Intervista a Domenico Antonio Mancini

PREMIO SHANGHAI/ 1 –Intervista a Domenico Antonio Mancini
articolo di Viola Invernizzi

 

La crescita spropositata del “gigante cinese” non poteva non interessare anche il mondo dell’arte, e sono sempre più frequenti le iniziative che negli ultimi anni hanno cercato di far incontrare questa cultura con quella italiana, attraverso la promozione di scambi bilaterali. Un’ottima iniziativa in questo senso si ha avuta con il “PREMIO SHANGHAI- Residenze artistiche per giovani artisti italiani e cinesi emergenti”, bandito nel 2012 dal Ministero per i beni e le attività culturali, dal Ministero per gli Affari Esteri – Istituto Italiano di Cultura, Sezione di Shanghai (MAE – IIC) e dall’Istituto Garuzzo per le Arti Visive (IGAV). Il Premio si articolava in due fasi: la prima prevedeva una residenza di due mesi a Shanghai per tre artisti italiani (conclusasi nel dicembre 2012), mentre la seconda consisteva all’opposto nella permanenza di tre artisti cinesi a Torino (che si concluderà il 5 giugno 2013). In entrambi i casi gli artisti sono stati selezionati sulla base di progetti da loro presentati per essere sviluppati nel luogo di residenza (http://www.igav-art.org/).

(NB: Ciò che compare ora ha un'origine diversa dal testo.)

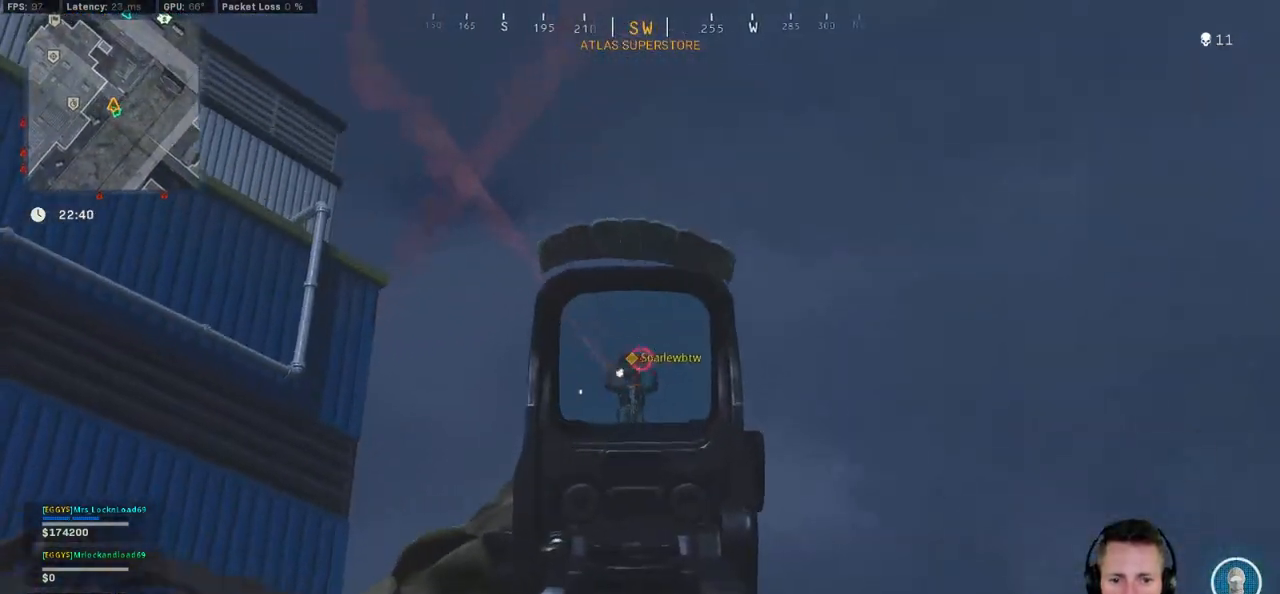
{"keys": ["d"], "mouse": ["left", "right"], "events": []}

Quali sono gli esiti di uno scambio fra due mondi così diversi ma ormai sempre più vicini? Proviamo a rifletterci assieme ai vincitori della prima fase, Domenico Antonio Mancini, Susanna Pozzoli eNadir Valente che hanno concluso la loro permanenza a Shanghai esponendo i loro lavori nella mostra Shanghai la città invisibile presso la Yibo Gallery di Shaghai (19 dicembre 2012 – 7 gennaio 2013).

 

DOMENICO ANTONIO MANCINI è nato nel 1980 a Napoli, dove vive e lavora. Per il Premio Shanghai ha presentato il progetto The Novel of Shanghai, il quale si proponeva di scrivere un romanzo della città raccogliendo il maggior numero di “parole” inviate dagli abitanti di Shanghai a un sito creato per l’occasione (www.thenovelofshanghai.com). Alcune di queste parole sono state poi usate per un’installazione presentata alla Yibo Gallery.

Domenico Antonio Mancini, The Novel of Shanghai, 2012, courtesy l’artista

 

Perché hai deciso di partecipare al Premio Shanghai?

Oggi il sistema dell’arte passa anche e soprattutto attraverso esperienze di questo genere. Premi e residenze offrono la possibilità di vedere molte cose e persone nuove, e da qui si sviluppa buona parte dell’organizzazione degli eventi. Considero poi la residenza un modo più “informale” di partecipare. Shanghai è una città che ha la fama di essere in continua evoluzione: anche se, non essendoci mai stato, non  la conoscevo molto, mi sembrava possedesse un’energia particolare, uno spirito di autoproduzione che mi attiravano. Mi era poi piaciuto che nel bando fosse richiesto di misurarsi direttamente con la città nell’elaborazione del progetto. Proprio perché è una realtà che cambia da un giorno all’altro, per fare lavoro site specific su Shanghai devi inevitabilmente passare del tempo lì.

 

Ci racconti come hai elaborato il tuo progetto?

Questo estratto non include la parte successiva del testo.